Witten. Witten bricht wegen Corona die Hälfte der Gewerbesteuern weg. Und auch für die kommenden Jahre sieht es düster aus.
Mit mehr als großer Sorge blickt Kämmerer Matthias Kleinschmidt auf die kommende Zeit – und das liegt nicht an der anstehenden Kommunalwahl. Aktuell rechnet der oberste Finanzherr der Stadt wegen der Corona-Krise nur noch mit mageren 30 Millionen Euro Gewerbesteuereinnahmen für das laufende Jahr. Im Haushalt waren einmal 60 Millionen vorgesehen. Und für die kommenden beiden Jahre könnte es ähnlich düster aussehen: „Solche Defizite wie 2020 sind auch für 2021 und 2022 denkbar.“
Neben der weggebrochenen Gewerbesteuer belastet die gesunkene Einkommenssteuer den Haushalt. Dieses Minus schlägt mit schätzungsweise vier Millionen Euro zu Buche. Nach aktuellem Stand sollen die fehlenden Gewerbesteuereinnahmen vom Bund ausgeglichen werden. „Wie das genau praktisch ablaufen soll, dazu gibt es noch keine Info“, sagt Kleinschmidt.
Zusätzliche Kassenkredite in Witten sind wahrscheinlich
Bislang gebe es zudem lediglich einen Gesetzentwurf, der vorsieht, dass Kommunen die Folgen von Corona „buchhalterisch isolieren“ können. So könnten die Haushalte genehmigungsfähig bleiben. Auch der finanzielle Mehraufwand, den die Städte etwa für Schutzmaßnahmen wegen der Pandemie haben, soll getrennt ausgewiesen werden können. „Aber tatsächlich werden wir zusätzliche Kassenkredite aufnehmen müssen“, ist sich der 56-Jährige sicher.
Hinzu kommt: Bislang ist der Ersatz der Gewerbesteuer durch den Bund nur einmalig vorgesehen. „Aber es ist nicht davon auszugehen, dass wir steuerlich 2021 oder 2022 wieder das gleiche Aufkommen haben werden, selbst wenn die meisten Firmen die Krise überleben“, sagt der Beigeordnete. Drei bis fünf Jahre brauche es, bis die Steuereinnahmen wieder auf dem etwa gleichen Niveau wie vor der Krise wären, schätzt der Volkswirt. So lange dauere es, bis Firmen die Verluste, die sie derzeit einfahren, wieder ausgeglichen hätten.
Wieviel Geld fließt im kommenden Jahr an Schlüsselzuweisungen nach Witten?

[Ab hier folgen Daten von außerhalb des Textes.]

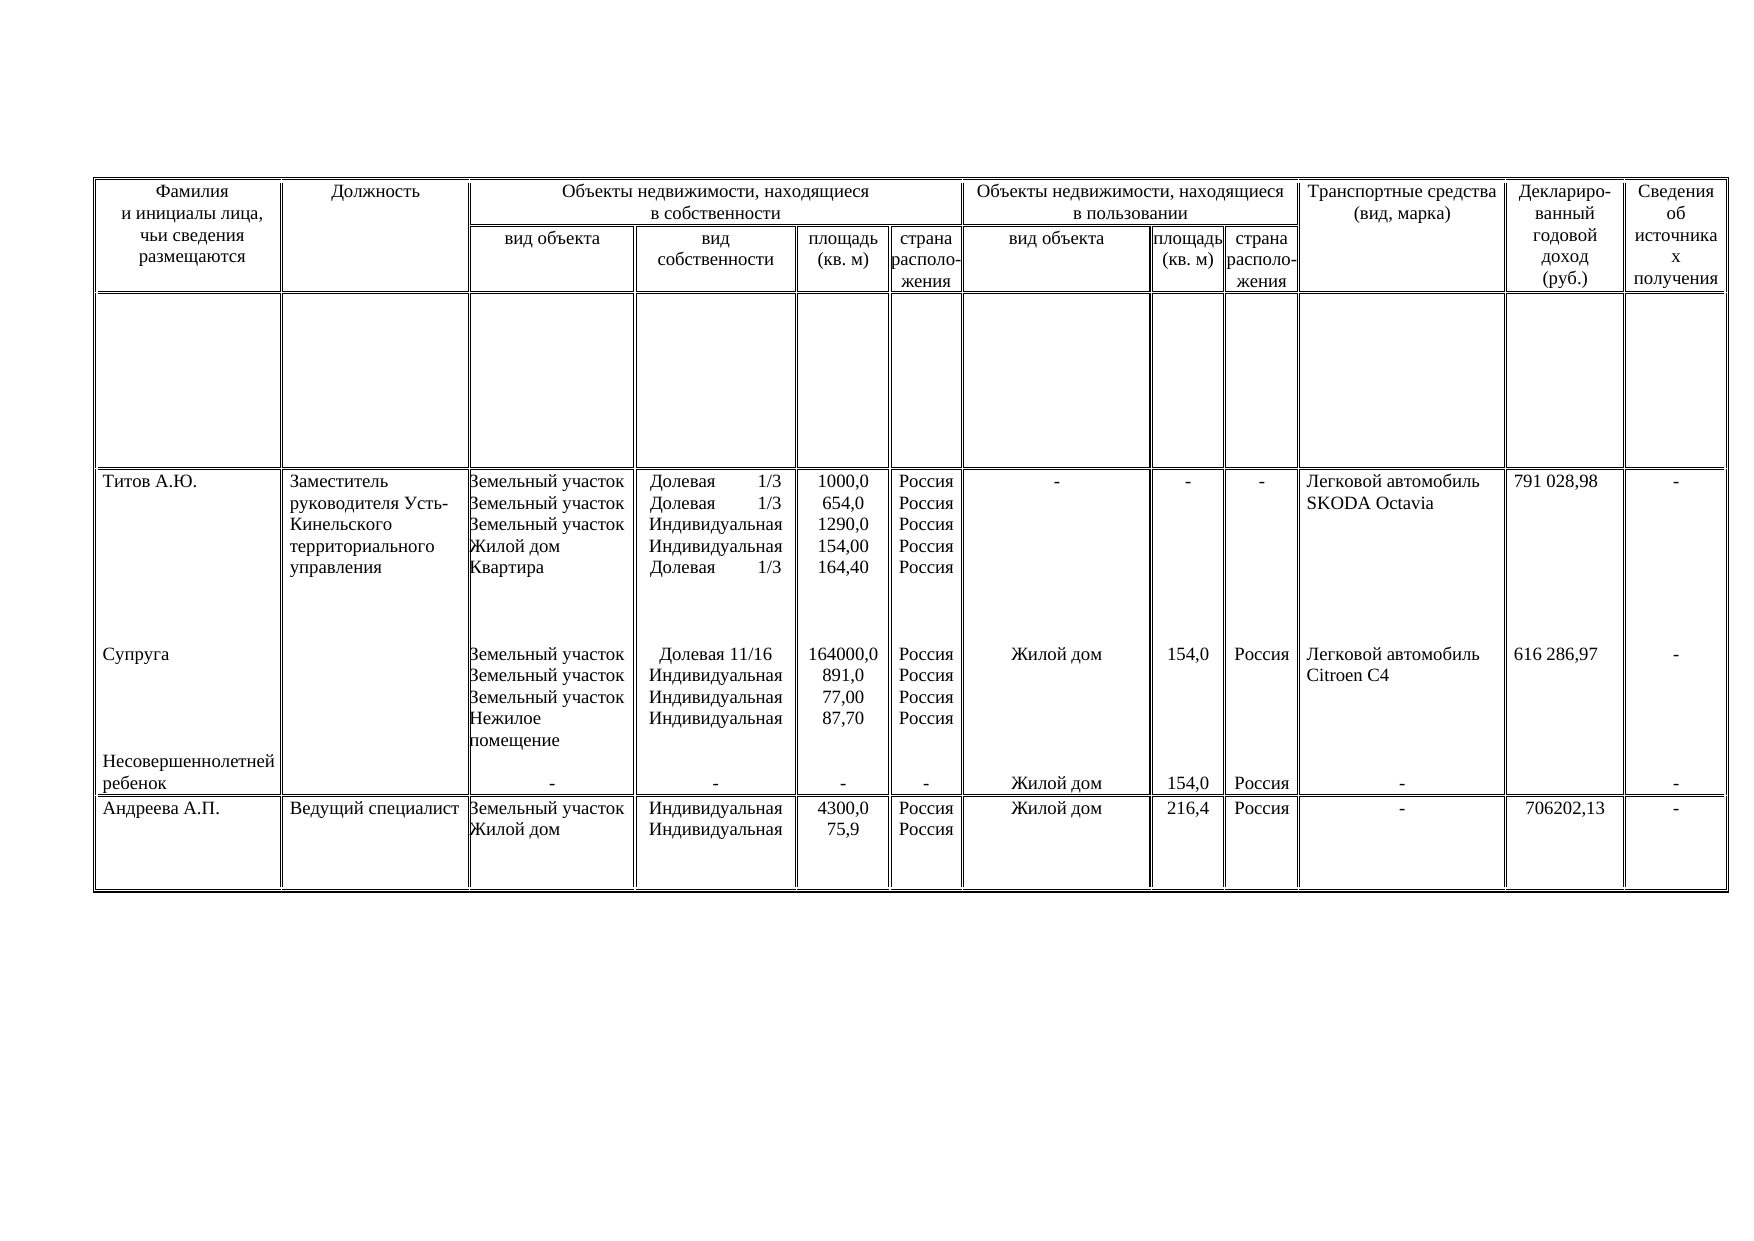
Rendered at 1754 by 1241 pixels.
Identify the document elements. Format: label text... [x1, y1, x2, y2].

Unsicher ist auch, wieviel Geld die Stadt beim nächsten kommunalen Finanzausgleich erhalten wird. Im laufenden Jahr waren das 50 Millionen Euro an Schlüsselzuweisungen. Doch auch das Land hat durch Corona massive Einnahmeverluste hinnehmen müssen, hat also im Prinzip weniger Geld, das es an seine Kommunen verteilen kann. „Wenn das Land nicht beschließt, den Satz für die Kommunen unabhängig davon stabil zu halten, wäre das natürlich problematisch“, sagt Kleinschmidt. Eckpunkte dazu wolle das Land Ende September mitteilen.
„Wer Unsicherheit nicht mag, der hat es derzeit schwer“, so der Kämmerer mit Blick auf die kommenden Haushalte. Denn Gewerbe-, Einkommenssteuer und die Schlüsselzuweisungen sind allesamt „dicke Blöcke, mit denen wir momentan gar nicht planen können.“ Daher richte man sich darauf ein, künftig noch rigider haushalten zu müssen.
Stadt muss trotz allem weiterhin Pflichtaufgaben erfüllen
Dabei sei es dringend und wichtig, dass die Stadt bald klarer sehe. „Denn die Ansprüche an uns gehen ja nicht zurück. Wir müssen weitermachen: Kitas ausbauen, die Digitalisierung vorantreiben.“ Auch Städte, denen es bislang gut ging, würden nun auf große Probleme zusteuern.
Durch die zu erfüllenden Pflichtaufgaben könnte bei mangelnder Untersützung eine „gigantische Neuverschuldung“ auf Witten zukommen. „Man kann da schon sehr pessimistisch drauf schauen“, so Kleinschmidt. „Aber es nützt auch nichts, die Augen davor zu verschließen.“ Nun hofft er auf Klarheit bis Ende September – um nach der Kommunalwahl den Haushalt für 2021/22 einbringen zu können.